**Your objective:**
Can you render the lines below as a numbered list, omitting any blank lines?

[Start Data to use]

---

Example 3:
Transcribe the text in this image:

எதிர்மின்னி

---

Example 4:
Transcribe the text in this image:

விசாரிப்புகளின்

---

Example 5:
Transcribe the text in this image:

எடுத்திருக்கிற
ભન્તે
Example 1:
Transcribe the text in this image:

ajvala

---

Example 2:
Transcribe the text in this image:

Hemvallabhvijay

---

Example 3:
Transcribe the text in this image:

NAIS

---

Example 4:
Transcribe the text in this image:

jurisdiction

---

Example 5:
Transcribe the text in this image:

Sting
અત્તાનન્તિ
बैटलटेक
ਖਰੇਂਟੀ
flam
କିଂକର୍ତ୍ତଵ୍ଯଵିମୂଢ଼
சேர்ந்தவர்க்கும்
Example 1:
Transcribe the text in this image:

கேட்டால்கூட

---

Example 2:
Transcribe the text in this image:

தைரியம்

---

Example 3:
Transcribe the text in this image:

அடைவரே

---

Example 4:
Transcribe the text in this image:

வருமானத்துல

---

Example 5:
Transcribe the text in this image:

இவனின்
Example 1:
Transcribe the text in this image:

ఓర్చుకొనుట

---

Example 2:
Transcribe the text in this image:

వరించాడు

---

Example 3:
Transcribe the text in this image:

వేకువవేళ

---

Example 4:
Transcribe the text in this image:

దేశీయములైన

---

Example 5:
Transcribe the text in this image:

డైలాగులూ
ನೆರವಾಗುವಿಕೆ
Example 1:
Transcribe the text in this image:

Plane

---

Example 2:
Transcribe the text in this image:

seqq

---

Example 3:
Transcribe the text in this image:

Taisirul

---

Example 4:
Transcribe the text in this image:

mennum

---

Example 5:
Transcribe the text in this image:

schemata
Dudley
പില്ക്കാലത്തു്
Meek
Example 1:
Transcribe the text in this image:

[End Data to use]

**Full response:**
1. ---
2. Example 3:
3. Transcribe the text in this image:
4. எதிர்மின்னி
5. ---
6. Example 4:
7. Transcribe the text in this image:
8. விசாரிப்புகளின்
9. ---
10. Example 5:
11. Transcribe the text in this image:
12. எடுத்திருக்கிற
13. ભન્તે
14. Example 1:
15. Transcribe the text in this image:
16. ajvala
17. ---
18. Example 2:
19. Transcribe the text in this image:
20. Hemvallabhvijay
21. ---
22. Example 3:
23. Transcribe the text in this image:
24. NAIS
25. ---
26. Example 4:
27. Transcribe the text in this image:
28. jurisdiction
29. ---
30. Example 5:
31. Transcribe the text in this image:
32. Sting
33. અત્તાનન્તિ
34. बैटलटेक
35. ਖਰੇਂਟੀ
36. flam
37. କିଂକର୍ତ୍ତଵ୍ଯଵିମୂଢ଼
38. சேர்ந்தவர்க்கும்
39. Example 1:
40. Transcribe the text in this image:
41. கேட்டால்கூட
42. ---
43. Example 2:
44. Transcribe the text in this image:
45. தைரியம்
46. ---
47. Example 3:
48. Transcribe the text in this image:
49. அடைவரே
50. ---
51. Example 4:
52. Transcribe the text in this image:
53. வருமானத்துல
54. ---
55. Example 5:
56. Transcribe the text in this image:
57. இவனின்
58. Example 1:
59. Transcribe the text in this image:
60. ఓర్చుకొనుట
61. ---
62. Example 2:
63. Transcribe the text in this image:
64. వరించాడు
65. ---
66. Example 3:
67. Transcribe the text in this image:
68. వేకువవేళ
69. ---
70. Example 4:
71. Transcribe the text in this image:
72. దేశీయములైన
73. ---
74. Example 5:
75. Transcribe the text in this image:
76. డైలాగులూ
77. ನೆರವಾಗುವಿಕೆ
78. Example 1:
79. Transcribe the text in this image:
80. Plane
81. ---
82. Example 2:
83. Transcribe the text in this image:
84. seqq
85. ---
86. Example 3:
87. Transcribe the text in this image:
88. Taisirul
89. ---
90. Example 4:
91. Transcribe the text in this image:
92. mennum
93. ---
94. Example 5:
95. Transcribe the text in this image:
96. schemata
97. Dudley
98. പില്ക്കാലത്തു്
99. Meek
100. Example 1:
101. Transcribe the text in this image:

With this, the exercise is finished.